Я вышел в холодный коридор третьего витка с чужим тигелем за пазухой и чужой похвалой где-то глубоко под рёбрами, рядом с пустым резервом, который к вечеру уже понемногу набирался обратно. Внизу подо мной лежало Веретено со всеми его сильными и лёгкими, со списком, в самом низу которого стояло моё имя; ещё ниже лежал Кальдер, который мёрзнет в темноте; и где-то там, в нижнем городе, Марта несла под платком к плачущему в потёмках ребёнку немного света, который вернул камню я.

Тойнову фразу я нёс вниз, виток за витком, к воротам, к Мире, к дому. Она лежала в голове ладно, почти без шва, как хорошая чужая работа. Хотелось поверить ей сразу. Поэтому я и не поверил.

На нижнем витке опять стало шумно. Кто-то смеялся у лестницы, кто-то спорил о завтрашнем строевом зачёте, кто-то жаловался, что в учебной столовой разбавляют похлёбку водой.
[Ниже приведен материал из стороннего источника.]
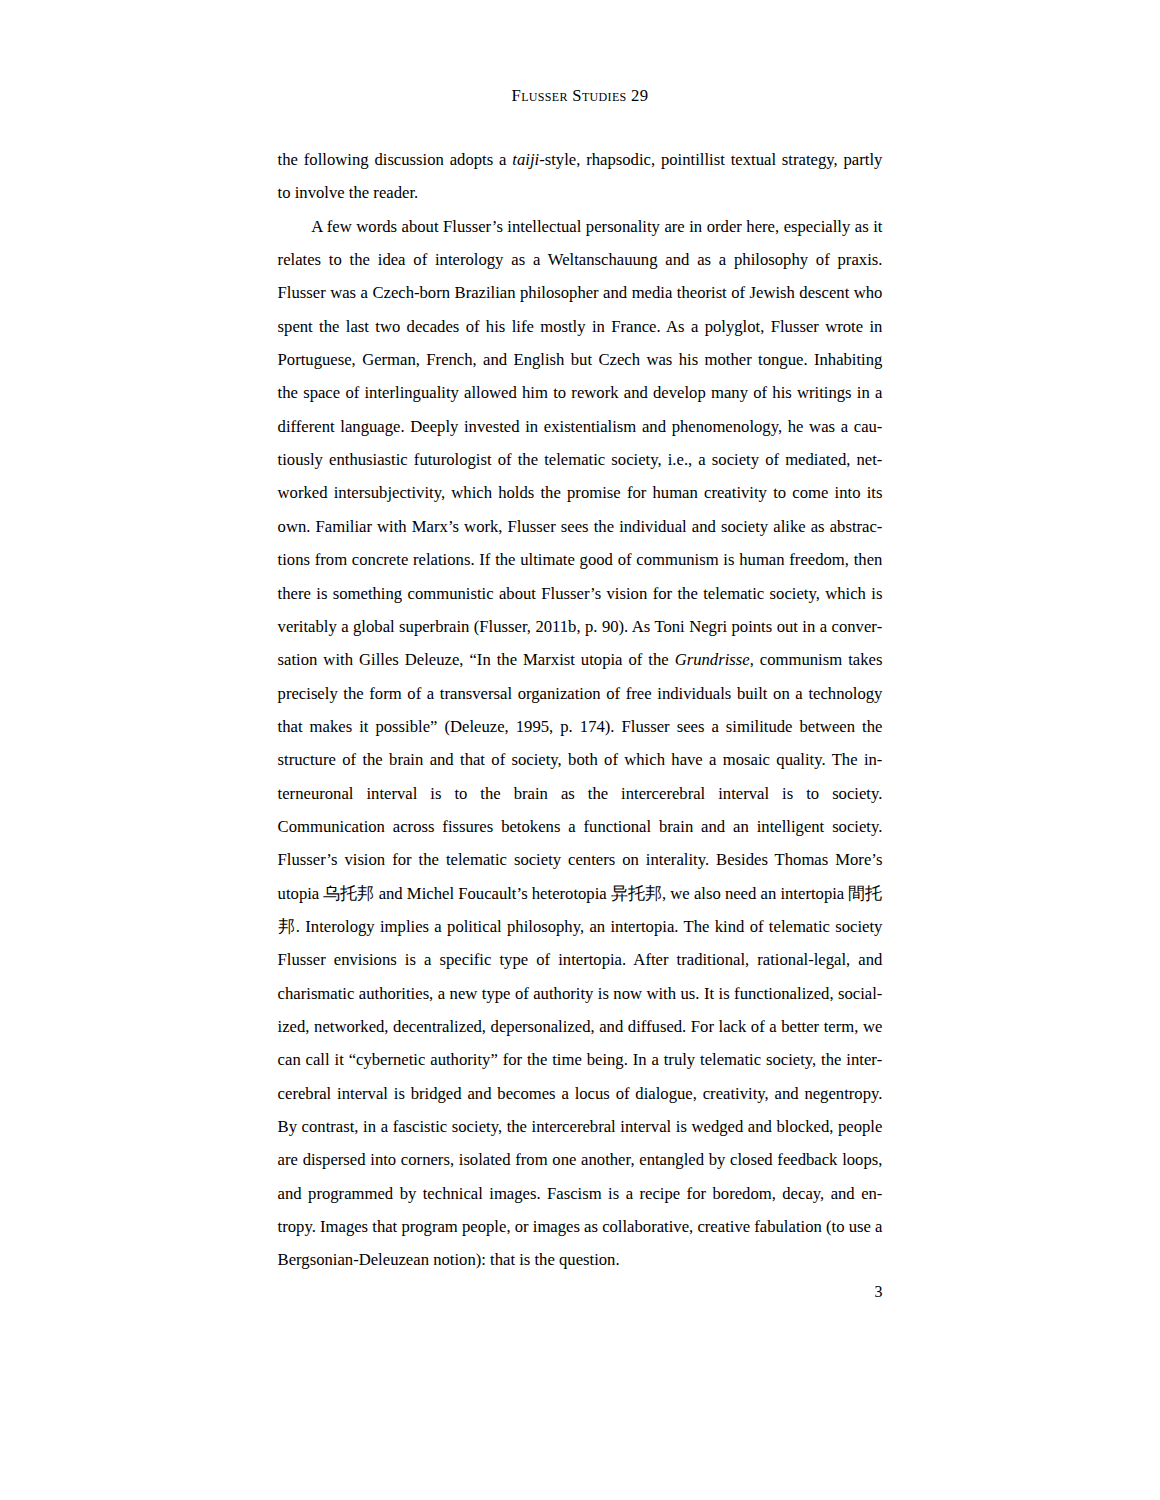Flusser Studies 29
the following discussion adopts a taiji-style, rhapsodic, pointillist textual strategy, partly to involve the reader.
A few words about Flusser’s intellectual personality are in order here, especially as it relates to the idea of interology as a Weltanschauung and as a philosophy of praxis. Flusser was a Czech-born Brazilian philosopher and media theorist of Jewish descent who spent the last two decades of his life mostly in France. As a polyglot, Flusser wrote in Portuguese, German, French, and English but Czech was his mother tongue. Inhabiting the space of interlinguality allowed him to rework and develop many of his writings in a different language. Deeply invested in existentialism and phenomenology, he was a cautiously enthusiastic futurologist of the telematic society, i.e., a society of mediated, networked intersubjectivity, which holds the promise for human creativity to come into its own. Familiar with Marx’s work, Flusser sees the individual and society alike as abstractions from concrete relations. If the ultimate good of communism is human freedom, then there is something communistic about Flusser’s vision for the telematic society, which is veritably a global superbrain (Flusser, 2011b, p. 90). As Toni Negri points out in a conversation with Gilles Deleuze, “In the Marxist utopia of the Grundrisse, communism takes precisely the form of a transversal organization of free individuals built on a technology that makes it possible” (Deleuze, 1995, p. 174). Flusser sees a similitude between the structure of the brain and that of society, both of which have a mosaic quality. The interneuronal interval is to the brain as the intercerebral interval is to society. Communication across fissures betokens a functional brain and an intelligent society. Flusser’s vision for the telematic society centers on interality. Besides Thomas More’s utopia 乌托邦 and Michel Foucault’s heterotopia 异托邦, we also need an intertopia 間托邦. Interology implies a political philosophy, an intertopia. The kind of telematic society Flusser envisions is a specific type of intertopia. After traditional, rational-legal, and charismatic authorities, a new type of authority is now with us. It is functionalized, socialized, networked, decentralized, depersonalized, and diffused. For lack of a better term, we can call it “cybernetic authority” for the time being. In a truly telematic society, the intercerebral interval is bridged and becomes a locus of dialogue, creativity, and negentropy. By contrast, in a fascistic society, the intercerebral interval is wedged and blocked, people are dispersed into corners, isolated from one another, entangled by closed feedback loops, and programmed by technical images. Fascism is a recipe for boredom, decay, and entropy. Images that program people, or images as collaborative, creative fabulation (to use a Bergsonian-Deleuzean notion): that is the question.
3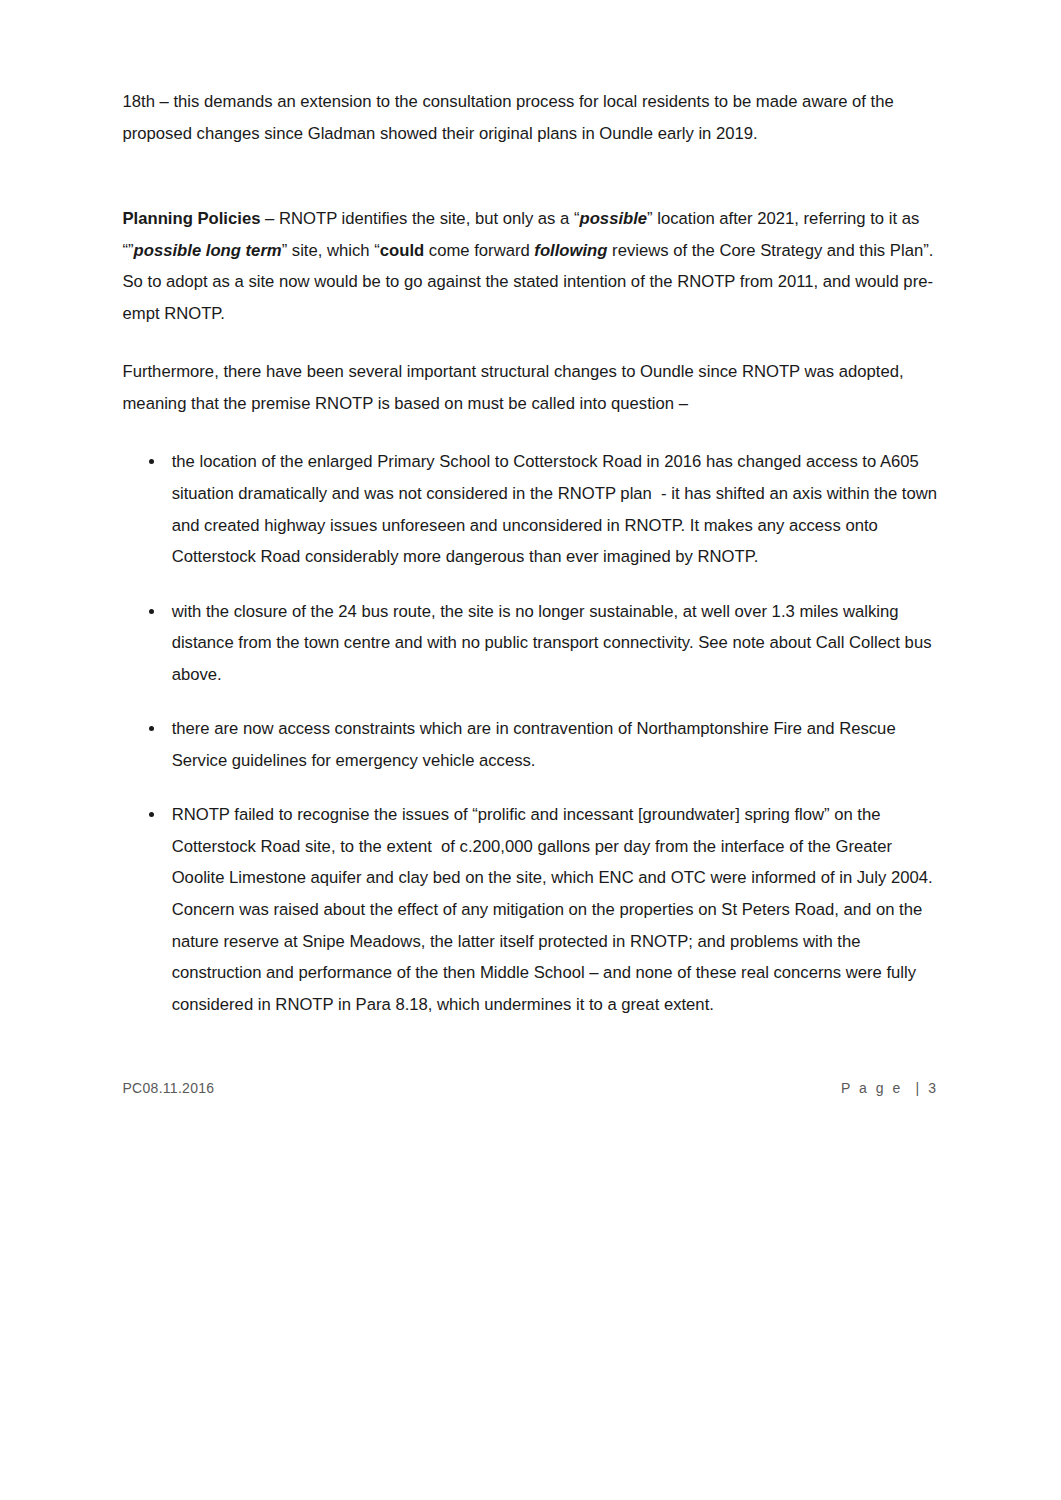18th – this demands an extension to the consultation process for local residents to be made aware of the proposed changes since Gladman showed their original plans in Oundle early in 2019.
Planning Policies – RNOTP identifies the site, but only as a “possible” location after 2021, referring to it as “”possible long term” site, which “could come forward following reviews of the Core Strategy and this Plan”. So to adopt as a site now would be to go against the stated intention of the RNOTP from 2011, and would pre-empt RNOTP.
Furthermore, there have been several important structural changes to Oundle since RNOTP was adopted, meaning that the premise RNOTP is based on must be called into question –
the location of the enlarged Primary School to Cotterstock Road in 2016 has changed access to A605 situation dramatically and was not considered in the RNOTP plan - it has shifted an axis within the town and created highway issues unforeseen and unconsidered in RNOTP. It makes any access onto Cotterstock Road considerably more dangerous than ever imagined by RNOTP.
with the closure of the 24 bus route, the site is no longer sustainable, at well over 1.3 miles walking distance from the town centre and with no public transport connectivity. See note about Call Collect bus above.
there are now access constraints which are in contravention of Northamptonshire Fire and Rescue Service guidelines for emergency vehicle access.
RNOTP failed to recognise the issues of “prolific and incessant [groundwater] spring flow” on the Cotterstock Road site, to the extent of c.200,000 gallons per day from the interface of the Greater Ooolite Limestone aquifer and clay bed on the site, which ENC and OTC were informed of in July 2004. Concern was raised about the effect of any mitigation on the properties on St Peters Road, and on the nature reserve at Snipe Meadows, the latter itself protected in RNOTP; and problems with the construction and performance of the then Middle School – and none of these real concerns were fully considered in RNOTP in Para 8.18, which undermines it to a great extent.
PC08.11.2016 P a g e | 3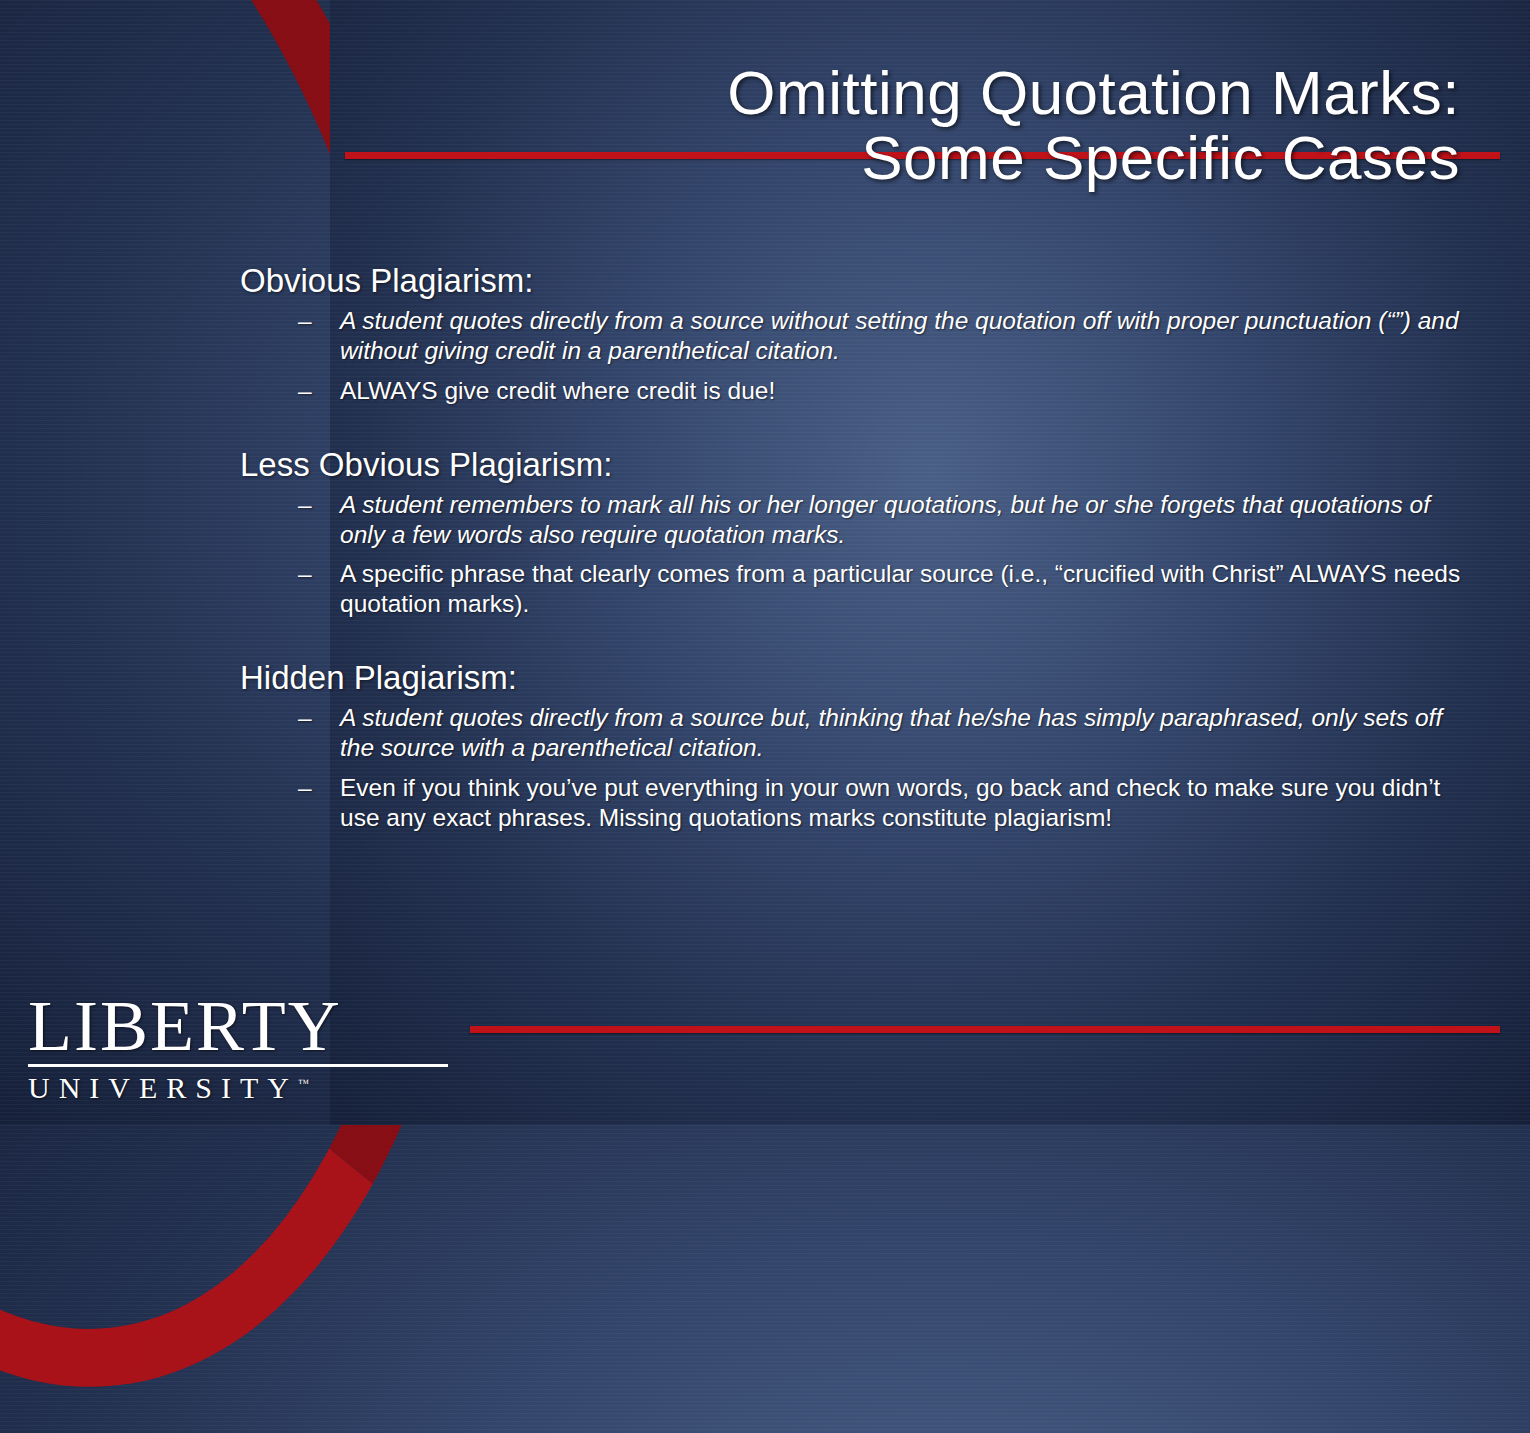Omitting Quotation Marks:
Some Specific Cases
Obvious Plagiarism:
A student quotes directly from a source without setting the quotation off with proper punctuation (“”) and without giving credit in a parenthetical citation.
ALWAYS give credit where credit is due!
Less Obvious Plagiarism:
A student remembers to mark all his or her longer quotations, but he or she forgets that quotations of only a few words also require quotation marks.
A specific phrase that clearly comes from a particular source (i.e., “crucified with Christ” ALWAYS needs quotation marks).
Hidden Plagiarism:
A student quotes directly from a source but, thinking that he/she has simply paraphrased, only sets off the source with a parenthetical citation.
Even if you think you’ve put everything in your own words, go back and check to make sure you didn’t use any exact phrases. Missing quotations marks constitute plagiarism!
LIBERTY
UNIVERSITY™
Обычная жизнь Веретена шла себе дальше, не заметив ни Марты, ни шести городских светочей, ни того, что старик на третьем сверху витке только что показал последнему на курсе совсем другой способ держаться.

Я поправил тигель за пазухой. В одном кармане лежал недоплетённый оберег, в другом — кусок Тойнова воска. Оба тянули домой. Оба требовали последнего движения, которое я пока не умел делать без лишней капли.

А наверху, на полке площадных работ, остался стоять большой светоч с серой лентой — единственная работа дня, которая меня не дождалась. Докладывать его будет Тойн, сам. Я знал это — и легче от этого не было.